Another example of contempt for impartiality

Abortion reigns as the main topic of media controversy with Ray D’Arcy playing a central figure in last week’s viewing, writes Brendan O’Regan

I was gobsmacked. A few weeks ago the Ray D’Arcy Show was carpeted by the Broadcasting Authority (BAI) over bias on the abortion issue, the second time in six months. Last Thursday the show repeated almost exactly the same offence. 

So, who is it that has such contempt for the BAI – D’Arcy himself, the Ray D’Arcy Show, RTÉ itself or all of the above? This seems to me a contempt for fairness, balance, impartiality and justice… concepts you’d expect to be as universally popular. 
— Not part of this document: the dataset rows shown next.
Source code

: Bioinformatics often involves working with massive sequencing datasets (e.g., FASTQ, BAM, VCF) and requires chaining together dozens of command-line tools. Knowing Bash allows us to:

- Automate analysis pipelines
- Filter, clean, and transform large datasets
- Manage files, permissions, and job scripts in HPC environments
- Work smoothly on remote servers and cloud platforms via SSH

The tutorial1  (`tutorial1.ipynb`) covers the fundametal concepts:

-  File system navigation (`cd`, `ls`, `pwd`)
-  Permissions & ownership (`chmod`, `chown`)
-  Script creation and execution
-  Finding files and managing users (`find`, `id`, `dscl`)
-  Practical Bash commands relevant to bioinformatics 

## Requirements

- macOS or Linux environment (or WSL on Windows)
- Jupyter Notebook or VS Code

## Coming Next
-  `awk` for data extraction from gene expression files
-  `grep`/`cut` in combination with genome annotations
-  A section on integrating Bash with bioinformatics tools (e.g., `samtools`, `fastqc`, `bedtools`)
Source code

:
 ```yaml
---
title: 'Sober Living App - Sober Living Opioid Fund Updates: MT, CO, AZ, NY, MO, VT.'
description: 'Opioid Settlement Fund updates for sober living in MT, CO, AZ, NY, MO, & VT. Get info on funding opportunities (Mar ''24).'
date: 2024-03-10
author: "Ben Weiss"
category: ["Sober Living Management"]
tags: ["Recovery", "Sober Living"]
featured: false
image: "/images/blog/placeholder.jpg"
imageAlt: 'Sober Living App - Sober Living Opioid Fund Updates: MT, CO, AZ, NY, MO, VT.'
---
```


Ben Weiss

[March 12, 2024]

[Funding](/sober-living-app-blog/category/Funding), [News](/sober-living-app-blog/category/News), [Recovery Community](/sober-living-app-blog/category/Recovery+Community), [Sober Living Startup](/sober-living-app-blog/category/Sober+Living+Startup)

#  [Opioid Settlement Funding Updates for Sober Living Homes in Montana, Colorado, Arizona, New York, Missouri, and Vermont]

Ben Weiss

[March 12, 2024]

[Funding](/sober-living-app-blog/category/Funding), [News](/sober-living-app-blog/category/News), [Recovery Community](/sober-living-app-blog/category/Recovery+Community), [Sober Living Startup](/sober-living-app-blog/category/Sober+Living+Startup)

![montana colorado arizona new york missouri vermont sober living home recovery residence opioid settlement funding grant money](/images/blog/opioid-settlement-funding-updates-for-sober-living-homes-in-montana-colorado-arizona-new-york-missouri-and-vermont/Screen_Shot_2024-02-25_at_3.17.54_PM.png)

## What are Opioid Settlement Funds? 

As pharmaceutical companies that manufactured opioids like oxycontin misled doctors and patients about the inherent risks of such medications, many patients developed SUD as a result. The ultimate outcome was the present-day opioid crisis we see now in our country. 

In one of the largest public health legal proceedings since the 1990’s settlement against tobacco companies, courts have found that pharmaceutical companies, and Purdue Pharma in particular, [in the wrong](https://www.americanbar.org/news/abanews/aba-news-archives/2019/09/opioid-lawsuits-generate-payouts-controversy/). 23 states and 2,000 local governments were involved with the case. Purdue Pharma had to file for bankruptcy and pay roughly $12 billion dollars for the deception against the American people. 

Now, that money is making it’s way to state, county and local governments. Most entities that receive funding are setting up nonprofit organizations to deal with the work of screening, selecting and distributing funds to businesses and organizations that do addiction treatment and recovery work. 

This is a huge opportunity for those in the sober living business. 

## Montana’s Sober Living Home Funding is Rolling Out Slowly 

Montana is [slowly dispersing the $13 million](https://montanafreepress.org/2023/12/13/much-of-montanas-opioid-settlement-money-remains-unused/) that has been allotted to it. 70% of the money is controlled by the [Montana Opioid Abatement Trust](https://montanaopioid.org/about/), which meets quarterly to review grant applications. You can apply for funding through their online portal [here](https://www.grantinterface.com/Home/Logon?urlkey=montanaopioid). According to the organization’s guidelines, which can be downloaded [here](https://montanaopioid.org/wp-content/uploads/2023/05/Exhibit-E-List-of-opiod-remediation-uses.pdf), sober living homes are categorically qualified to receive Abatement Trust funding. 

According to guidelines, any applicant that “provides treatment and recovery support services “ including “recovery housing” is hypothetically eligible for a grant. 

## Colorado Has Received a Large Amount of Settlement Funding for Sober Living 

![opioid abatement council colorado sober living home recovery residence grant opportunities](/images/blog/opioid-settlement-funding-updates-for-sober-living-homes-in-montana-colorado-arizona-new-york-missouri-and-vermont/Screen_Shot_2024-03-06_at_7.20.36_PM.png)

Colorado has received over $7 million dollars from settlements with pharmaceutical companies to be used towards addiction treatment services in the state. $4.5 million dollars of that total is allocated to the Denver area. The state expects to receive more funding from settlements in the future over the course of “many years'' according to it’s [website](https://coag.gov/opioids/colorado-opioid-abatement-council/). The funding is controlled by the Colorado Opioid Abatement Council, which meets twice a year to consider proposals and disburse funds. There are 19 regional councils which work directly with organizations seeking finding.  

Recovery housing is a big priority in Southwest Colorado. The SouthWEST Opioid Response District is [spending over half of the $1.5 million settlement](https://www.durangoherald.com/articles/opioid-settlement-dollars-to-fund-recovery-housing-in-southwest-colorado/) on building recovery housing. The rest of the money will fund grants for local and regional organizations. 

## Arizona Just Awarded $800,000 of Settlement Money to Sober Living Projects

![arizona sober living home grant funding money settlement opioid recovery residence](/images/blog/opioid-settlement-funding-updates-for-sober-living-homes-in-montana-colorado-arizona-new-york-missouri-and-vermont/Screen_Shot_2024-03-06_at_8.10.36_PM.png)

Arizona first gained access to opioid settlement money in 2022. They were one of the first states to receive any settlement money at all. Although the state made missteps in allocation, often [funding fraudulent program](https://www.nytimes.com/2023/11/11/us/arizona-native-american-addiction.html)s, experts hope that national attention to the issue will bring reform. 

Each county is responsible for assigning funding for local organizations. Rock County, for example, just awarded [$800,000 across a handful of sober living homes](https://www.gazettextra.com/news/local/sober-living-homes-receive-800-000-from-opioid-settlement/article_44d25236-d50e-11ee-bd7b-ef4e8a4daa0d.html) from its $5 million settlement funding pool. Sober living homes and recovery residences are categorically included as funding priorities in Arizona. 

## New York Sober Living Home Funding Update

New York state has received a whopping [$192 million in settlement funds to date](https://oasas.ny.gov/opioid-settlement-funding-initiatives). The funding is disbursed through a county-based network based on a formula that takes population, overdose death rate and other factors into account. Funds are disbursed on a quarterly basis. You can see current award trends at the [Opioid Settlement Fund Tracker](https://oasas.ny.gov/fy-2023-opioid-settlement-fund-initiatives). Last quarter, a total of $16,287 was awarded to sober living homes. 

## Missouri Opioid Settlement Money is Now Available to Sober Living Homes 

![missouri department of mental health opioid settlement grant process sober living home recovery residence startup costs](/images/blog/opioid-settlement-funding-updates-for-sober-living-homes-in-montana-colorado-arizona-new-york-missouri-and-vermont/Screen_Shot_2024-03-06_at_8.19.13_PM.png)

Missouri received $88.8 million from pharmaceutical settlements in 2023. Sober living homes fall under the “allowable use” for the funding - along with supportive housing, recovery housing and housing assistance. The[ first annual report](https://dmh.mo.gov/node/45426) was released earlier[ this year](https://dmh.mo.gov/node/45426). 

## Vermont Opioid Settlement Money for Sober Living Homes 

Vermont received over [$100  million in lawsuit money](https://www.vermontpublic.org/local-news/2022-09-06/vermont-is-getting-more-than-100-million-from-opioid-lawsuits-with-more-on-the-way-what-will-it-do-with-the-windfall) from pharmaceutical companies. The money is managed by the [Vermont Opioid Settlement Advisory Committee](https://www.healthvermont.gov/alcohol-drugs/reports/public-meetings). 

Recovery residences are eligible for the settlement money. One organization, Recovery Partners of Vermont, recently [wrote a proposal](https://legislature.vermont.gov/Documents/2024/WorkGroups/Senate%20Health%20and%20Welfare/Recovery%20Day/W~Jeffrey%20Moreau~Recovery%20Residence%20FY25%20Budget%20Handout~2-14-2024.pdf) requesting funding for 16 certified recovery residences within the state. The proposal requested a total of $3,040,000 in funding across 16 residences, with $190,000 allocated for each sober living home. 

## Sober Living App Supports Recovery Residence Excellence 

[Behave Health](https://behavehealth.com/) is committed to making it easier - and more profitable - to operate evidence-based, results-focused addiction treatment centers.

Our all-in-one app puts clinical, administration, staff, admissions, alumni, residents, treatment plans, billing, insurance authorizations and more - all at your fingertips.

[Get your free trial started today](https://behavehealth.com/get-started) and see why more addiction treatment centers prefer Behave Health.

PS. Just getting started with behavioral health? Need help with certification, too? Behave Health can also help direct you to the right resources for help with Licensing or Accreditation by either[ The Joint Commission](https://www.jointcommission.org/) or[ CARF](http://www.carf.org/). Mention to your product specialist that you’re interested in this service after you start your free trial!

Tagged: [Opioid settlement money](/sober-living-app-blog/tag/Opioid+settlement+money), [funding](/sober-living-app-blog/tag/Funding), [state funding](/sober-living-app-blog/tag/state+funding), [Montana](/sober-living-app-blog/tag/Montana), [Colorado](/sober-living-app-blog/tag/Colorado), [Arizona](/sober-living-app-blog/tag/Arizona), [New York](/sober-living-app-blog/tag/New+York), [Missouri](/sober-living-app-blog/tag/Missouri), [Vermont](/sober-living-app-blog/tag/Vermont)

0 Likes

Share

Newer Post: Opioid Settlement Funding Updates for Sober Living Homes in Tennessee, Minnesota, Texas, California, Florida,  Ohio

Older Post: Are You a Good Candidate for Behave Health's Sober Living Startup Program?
The item in question was an interview with Gaye and Gerry Edwards about their story of getting a diagnosis of ‘fatal foetal abnormality’ and their opting for a termination. A web search will give details of the well-aired story. Yes, their story was well told and heart-breaking (not least because of the fate of the baby) and they were in no way denying the humanity of the baby, naming him for example, but in a way maybe that made it worse. 

Like the similar interview with Graham and Helen Linehan that was the subject of the upheld complaint, it wasn’t just a personal story, it was also part of a campaign for a change in a law, for the repeal of the Eighth Amendment which gives equality to mother and baby. D’Arcy read out copious amounts of last week’s UN report castigating Ireland for supporting this equality in law. I don’t recall a UN report condemning the cruelty, inhumanity and degradation of abortion procedures. 
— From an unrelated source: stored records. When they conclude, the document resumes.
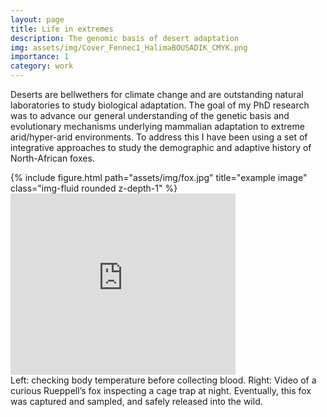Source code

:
 ```yaml
---
layout: page
title: Life in extremes
description: The genomic basis of desert adaptation  
img: assets/img/Cover_Fennec1_HalimaBOUSADIK_CMYK.png
importance: 1
category: work
---
```


Deserts are bellwethers for climate change and are outstanding natural laboratories to study biological adaptation. The goal of my PhD research was to advance our general understanding of the genetic basis and evolutionary mechanisms underlying mammalian adaptation to extreme arid/hyper-arid environments. To address this I have been using a set of integrative approaches to study the demographic and adaptive history of North-African foxes.



<div class="row">
    <div class="col-sm mt-3 mt-md-0">
        {% include figure.html path="assets/img/fox.jpg" title="example image" class="img-fluid rounded z-depth-1" %}
    </div>
    <iframe width="360" height="290" src="https://www.youtube.com/embed/Bj3nsLKdbic" frameborder="0" allow="autoplay; encrypted-media" allowfullscreen></iframe>
</div>
<div class="caption">
    Left: checking body temperature before collecting blood. Right: Video of a curious Rueppell’s fox inspecting a cage trap at night. Eventually, this fox was captured and sampled, and safely released into the wild. 
</div>
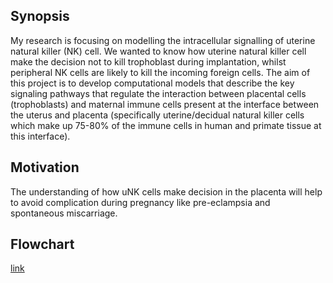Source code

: ## Synopsis

My research is focusing on modelling the intracellular signalling of uterine natural killer (NK) cell. We wanted to know how uterine natural killer cell make the decision not to kill trophoblast during implantation, whilst peripheral NK cells are likely to kill the incoming foreign cells. The aim of this project is to develop computational models that describe the key signaling pathways that regulate the interaction between placental cells (trophoblasts) and maternal immune cells present at the interface between the uterus and placenta (specifically uterine/decidual natural killer cells which make up 75-80% of the immune cells in human and primate tissue at this interface).

## Motivation

The understanding of how uNK cells make decision in the placenta will help to avoid complication during pregnancy like pre-eclampsia and spontaneous miscarriage.

## Flowchart
[link](https://github.com/Nurulizza/dssr2017ABI-nism576/blob/master/Investigation%20of%20uNK%20cell%20intracellular%20signalling%20(1).jpg)

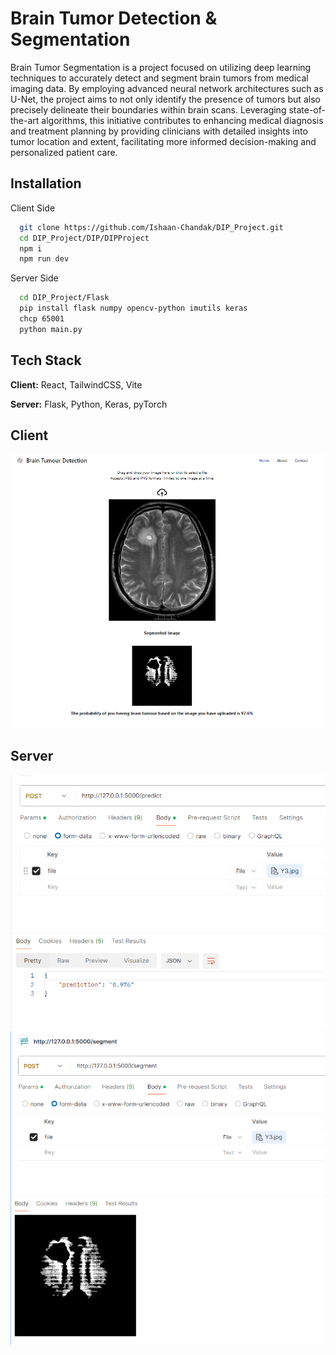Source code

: 
# Brain Tumor Detection & Segmentation

Brain Tumor Segmentation is a project focused on utilizing deep learning techniques to accurately detect and segment brain tumors from medical imaging data. By employing advanced neural network architectures such as U-Net, the project aims to not only identify the presence of tumors but also precisely delineate their boundaries within brain scans. Leveraging state-of-the-art algorithms, this initiative contributes to enhancing medical diagnosis and treatment planning by providing clinicians with detailed insights into tumor location and extent, facilitating more informed decision-making and personalized patient care.


## Installation

Client Side 
```bash
  git clone https://github.com/Ishaan-Chandak/DIP_Project.git
  cd DIP_Project/DIP/DIPProject
  npm i
  npm run dev
```
    
Server Side 
```bash
  cd DIP_Project/Flask
  pip install flask numpy opencv-python imutils keras
  chcp 65001
  python main.py
```
## Tech Stack

**Client:** React, TailwindCSS, Vite

**Server:** Flask, Python, Keras, pyTorch


## Client
![ss1](https://raw.githubusercontent.com/Ishaan-Chandak/DIP_Project/main/client.png)

## Server
![ss1](https://raw.githubusercontent.com/Ishaan-Chandak/DIP_Project/main/server1.png)
![ss2](https://raw.githubusercontent.com/Ishaan-Chandak/DIP_Project/main/server2.png)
And in case we didn’t get the message, D’Arcy replayed parts of an interview with a representative of this UN committee from that afternoon’s News at One.

Statement

‘Excerpts’ from a statement of the Pro-Life Campaign were read out, but as with the programme featuring the Linehans this was a ‘cursory’ treatment of the opposing viewpoint. 
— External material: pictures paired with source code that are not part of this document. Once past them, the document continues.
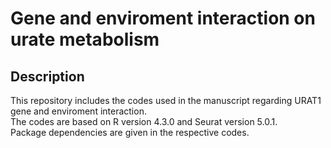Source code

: # Gene and enviroment interaction on urate metabolism

## Description

This repository includes the codes used in the manuscript regarding URAT1 gene and enviroment interaction.   
The codes are based on R version 4.3.0 and Seurat version 5.0.1.   
Package dependencies are given in the respective codes.  
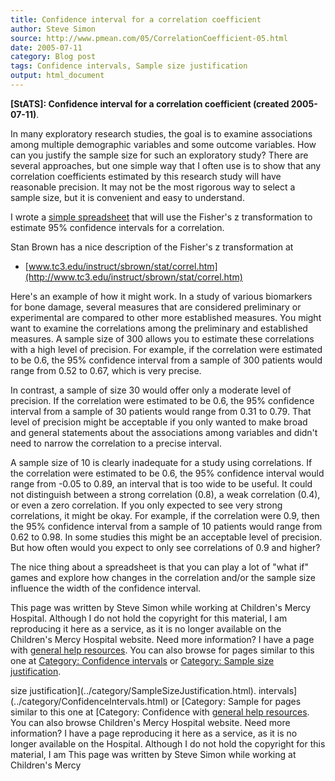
 ```yaml
---
title: Confidence interval for a correlation coefficient
author: Steve Simon
source: http://www.pmean.com/05/CorrelationCoefficient-05.html
date: 2005-07-11
category: Blog post
tags: Confidence intervals, Sample size justification
output: html_document
---
```

**[StATS]: Confidence interval for a correlation
coefficient (created 2005-07-11)**.

In many exploratory research studies, the goal is to examine
associations among multiple demographic variables and some outcome
variables. How can you justify the sample size for such an exploratory
study? There are several approaches, but one simple way that I often use
is to show that any correlation coefficients estimated by this research
study will have reasonable precision. It may not be the most rigorous
way to select a sample size, but it is convenient and easy to
understand.

I wrote a [simple
spreadsheet](../00files/ConfidenceIntervalForCorrelation.xls) that will
use the Fisher\'s z transformation to estimate 95% confidence intervals
for a correlation.

Stan Brown has a nice description of the Fisher\'s z transformation at

-   [www.tc3.edu/instruct/sbrown/stat/correl.htm](http://www.tc3.edu/instruct/sbrown/stat/correl.htm)

Here\'s an example of how it might work. In a study of various
biomarkers for bone damage, several measures that are considered
preliminary or experimental are compared to other more established
measures. You might want to examine the correlations among the
preliminary and established measures. A sample size of 300 allows you to
estimate these correlations with a high level of precision. For example,
if the correlation were estimated to be 0.6, the 95% confidence interval
from a sample of 300 patients would range from 0.52 to 0.67, which is
very precise.

In contrast, a sample of size 30 would offer only a moderate level of
precision. If the correlation were estimated to be 0.6, the 95%
confidence interval from a sample of 30 patients would range from 0.31
to 0.79. That level of precision might be acceptable if you only wanted
to make broad and general statements about the associations among
variables and didn\'t need to narrow the correlation to a precise
interval.

A sample size of 10 is clearly inadequate for a study using
correlations. If the correlation were estimated to be 0.6, the 95%
confidence interval would range from -0.05 to 0.89, an interval that is
too wide to be useful. It could not distinguish between a strong
correlation (0.8), a weak correlation (0.4), or even a zero correlation.
If you only expected to see very strong correlations, it might be okay.
For example, if the correlation were 0.9, then the 95% confidence
interval from a sample of 10 patients would range from 0.62 to 0.98. In
some studies this might be an acceptable level of precision. But how
often would you expect to only see correlations of 0.9 and higher?

The nice thing about a spreadsheet is that you can play a lot of \"what
if\" games and explore how changes in the correlation and/or the sample
size influence the width of the confidence interval.

This page was written by Steve Simon while working at Children\'s Mercy
Hospital. Although I do not hold the copyright for this material, I am
reproducing it here as a service, as it is no longer available on the
Children\'s Mercy Hospital website. Need more information? I have a page
with [general help resources](../GeneralHelp.html). You can also browse
for pages similar to this one at [Category: Confidence
intervals](../category/ConfidenceIntervals.html) or [Category: Sample
size justification](../category/SampleSizeJustification.html).
<!---More--->
size justification](../category/SampleSizeJustification.html).
intervals](../category/ConfidenceIntervals.html) or [Category: Sample
for pages similar to this one at [Category: Confidence
with [general help resources](../GeneralHelp.html). You can also browse
Children\'s Mercy Hospital website. Need more information? I have a page
reproducing it here as a service, as it is no longer available on the
Hospital. Although I do not hold the copyright for this material, I am
This page was written by Steve Simon while working at Children\'s Mercy

<!---Do not use
**[StATS]: Confidence interval for a correlation
This page was written by Steve Simon while working at Children\'s Mercy
Hospital. Although I do not hold the copyright for this material, I am
reproducing it here as a service, as it is no longer available on the
Children\'s Mercy Hospital website. Need more information? I have a page
with [general help resources](../GeneralHelp.html). You can also browse
for pages similar to this one at [Category: Confidence
intervals](../category/ConfidenceIntervals.html) or [Category: Sample
size justification](../category/SampleSizeJustification.html).
--->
Gerry Edwards was back in RTÉ for that night’s Prime Time and this time he was more clearly identified as a campaigner for the group Terminations for Medical Reasons (referenced in passing as TFMR on the earlier show). He thought that because we were ‘in’ the UN this wasn’t a case of an ‘outside’ body trying to impose anything on us. 

Tracy Harkin of the Every Life Counts group, on the other hand, believed a progressive society would treat all people equally and protect the lives both of mothers and their babies. 

She conveyed an all-inclusive humanity all the more impressive as she had also got a ‘life limiting condition’ diagnosis, and now her daughter Kathleen Rose was nine years old. It struck me that humanity is inherently a life limiting condition that none of us will survive, and that any line you might draw during a person’s short or long life is purely arbitrary. 

That UN report prompted much media coverage – it was first published Tuesday morning of last week and Newstalk’s Lunchtime show featured Colm O’Gorman from Amnesty welcoming the report and Tom Finnegan of the Iona Institute criticising it, though both were interviewed separately. 

Finnegan was a model of clear thinking and incisive debating, keeping a cool head despite intensive questioning from presenter Jonathan Healy. He never let the listener lose sight of the humanity and human rights of the ‘little baby’ at the heart of all these debates. He also pointed out how wrong it was to be depriving a human being of rights based on how long they were likely to live. 

Survivor

Before the UN judgement, the Pat Kenny Show on Newstalk also featured an excellent interview with abortion survivor Melissa Ohden. Kenny seemed really interested in her story and at the start said he previously assumed ‘abortion survivors’ were those women who had abortions that were traumatic. 

Her story was quite moving, especially when she told of finally meeting her birth mother only a few weeks previously. This woman, forced into the abortion by her own mother, had never been told that her baby had survived the abortion attempt. 

Now, there was something a UN committee could describe as ‘cruel and inhumane’, but they’re not interested because it doesn’t drive the required agenda. 

Ohden got to describe the cruelty of the abortion procedure, the inhumanity of babies who survive being left to die, all in degrading and unpleasant detail, but welcome as we rarely get in the media an insight into what abortion actually is… a curious omission considering how prominent the topic.

 

Pick of the week

Ballaí Dhoire (Derry’s Walls)
TG4, Saturday, June 18, 7.15pm

Fearghal Mac Uiginn explores Derry’s monastic origins and identifies the circumstances behind the transition from monastic Derry to the plantation town of Londonderry in 1613. 

 

Sunday Morning Live
BBC 1, Sunday, June 19, 10am

New. Naga Munchetty is joined by a panel of guests to discuss the moral and ethical issues of the day.

 

Saints vs Scoundrels
EWTN, Monday, June 20, 11am and Tuesday, 7.30pm

Southern author and devout Catholic Flannery O’Connor re-enacts a scene from her famous story, A Good Man is Hard to Find.